[Records provided]
--------------------------------

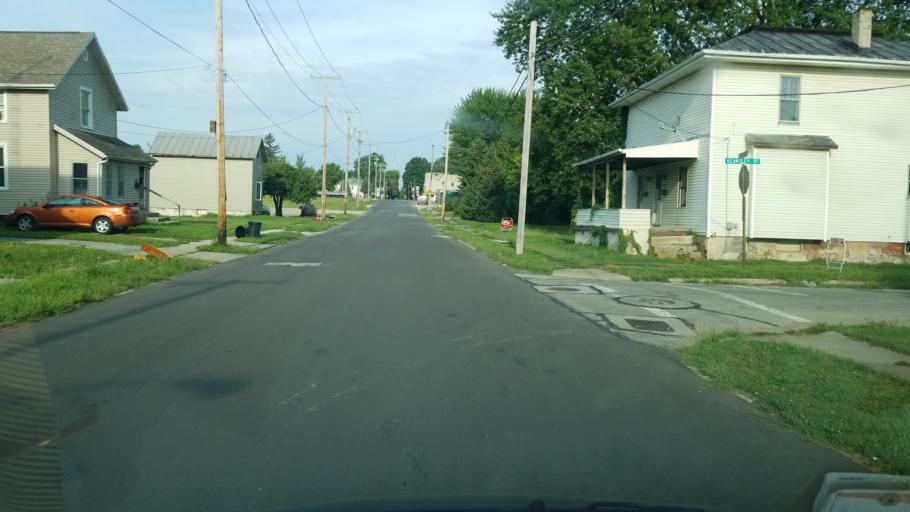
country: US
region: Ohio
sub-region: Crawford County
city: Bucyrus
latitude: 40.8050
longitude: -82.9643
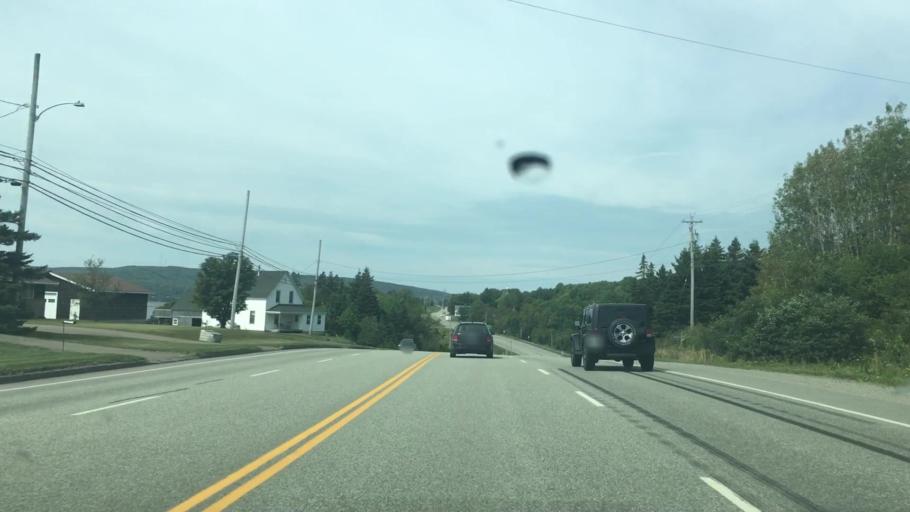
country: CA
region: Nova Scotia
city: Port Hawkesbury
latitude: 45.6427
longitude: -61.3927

--------------------------------

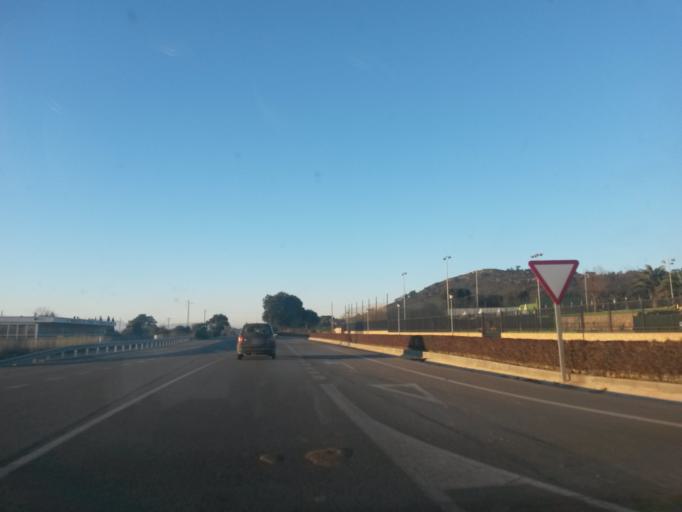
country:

--------------------------------

[Prompt]
Format the rows starting at the line containing "country: US" and ending at the line containing "latitude: 45.6427" as a two-column CSV with the headers field and value. Put each field in double quotes, replace any line breaks with spaces, and leave out the pictures.

[Task solution]
field,value
"country:","US"
"region:","Ohio"
"sub-region:","Crawford County"
"city:","Bucyrus"
"latitude:","40.8050"
"longitude:","-82.9643"
"country:","CA"
"region:","Nova Scotia"
"city:","Port Hawkesbury"
"latitude:","45.6427"